Crié a mi hijo sola. Desde los primeros días de su vida, él lo era todo para mí. Vivía para él. No me compraba ropa, nunca tomaba días libres y ni siquiera recuerdo la última vez que dormí tranquila: todo era por él.
Trabajaba día y noche: en la oficina de correos, limpiando, lavando platos en una cafetería. Cuando la gente me preguntaba por qué me agotaba tanto, siempre respondía:
— Quiero que mi hijo tenga todo lo que yo nunca tuve.
Creía que, cuando creciera, estaría a mi lado. Que no me abandonaría, que no me traicionaría. Me repetía siempre:
— Mamá, cuando sea grande te compraré una casa y un coche.
Y yo le creía. Porque era mi niño.
Pero todo cambió cuando una chica entró en su vida. Desde el primer momento supe que no traería nada bueno.
Me miraba con una sonrisa fría. Nunca me llamaba por mi nombre. Ni “señora”, ni “mamá”: solo “tú”.
De inmediato empezó a convencerlo de que yo lo estaba “atando”. Lo avergonzaba por ayudarme y le decía:
— ¿Por qué le das dinero a tu madre? Que trabaje si quiere comer.
— Deja de llevarla siempre contigo. Ahora tienes tu propia familia.
Intrigaba, lo convenció de no visitarme. Decía a la gente que yo lo “manipulaba”, aunque apenas lo llamaba de vez en cuando para saber cómo estaba.
Una vez le llevé una tarta — ella la tiró a la basura diciendo:

— Lávate las manos si traes comida de otra cocina.
Él se volvió cada vez más frío. Cada día sentía que perdía a mi hijo. Hasta que, una mañana, me dijo:
— Mamá, quiero llevarte a un sitio. Quédate allí un tiempo. Descansa.
En su voz no había calor ni afecto. De inmediato entendí a dónde me estaba llevando. Pero fui. Porque era mi hijo.
Viajamos mucho rato. Cada vez más lejos de la ciudad. Finalmente se detuvo. Una carretera desierta. Ni casas, ni gente. Solo arena y viento.
— Baja — dijo.
Bajé. No me miró a los ojos. Cerró la puerta en silencio y se marchó, dejándome en medio de la nada.
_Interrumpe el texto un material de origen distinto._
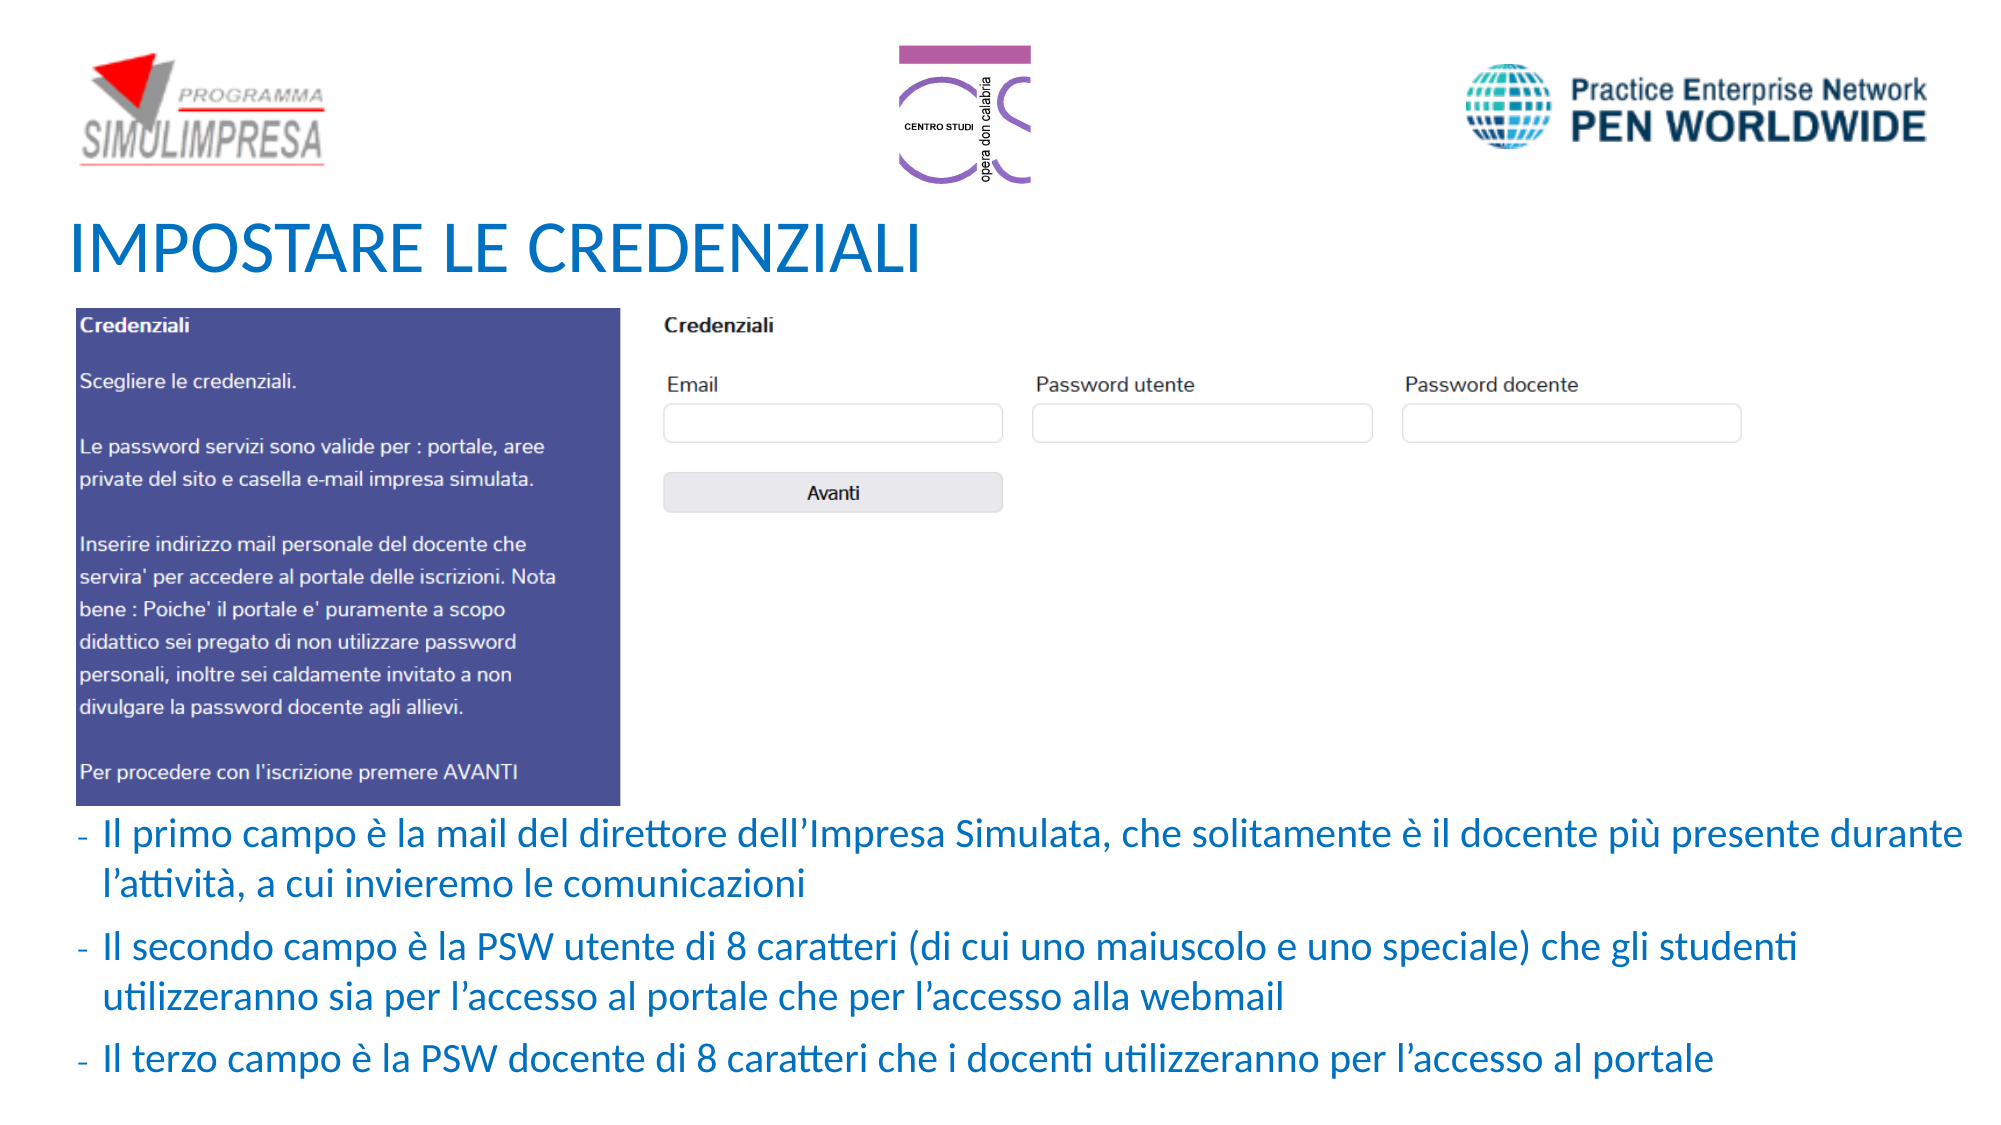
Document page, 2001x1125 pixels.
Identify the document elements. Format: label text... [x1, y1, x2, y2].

En ese momento jamás habría imaginado que, apenas un mes después, mi hijo volvería a pedirme perdón 😢
Pero… ¿de qué servía ya?
Me quedé allí, incrédula. Sentí como si me arrancaran el corazón. No grité. Ni siquiera cayeron lágrimas. Solo había silencio y dolor. No sabía adónde ir. No sabía cómo seguir.
Simplemente permanecí quieta y recé para despertar de esa pesadilla.
Un pariente lejano vino a recogerme. Vivía solo en un pequeño pueblo y me ofreció refugio. No llamé a mi hijo. No quería escuchar su voz.
Pasó un mes. Y entonces… llegó él.
Se arrodilló frente a mí, llorando como un niño.
Resultó que su novia lo había traicionado. Le fue infiel con un amigo suyo. Le robó casi todo el dinero de la cuenta que compartían. Y huyó. Lo dejó en la ruina y en la vergüenza.
Me dijo que, cuando me apartó, pensaba estar haciendo lo correcto. Que creía estar construyendo una “nueva vida”. Pero en realidad lo estaba destruyendo todo.
Me pidió perdón. Lágrimas corrían por sus mejillas. Besaba mis manos.
— Mamá, perdóname… Olvidé quién me ama de verdad.
Y yo solo lo miré y pensé:
¿De verdad necesito ese perdón ahora?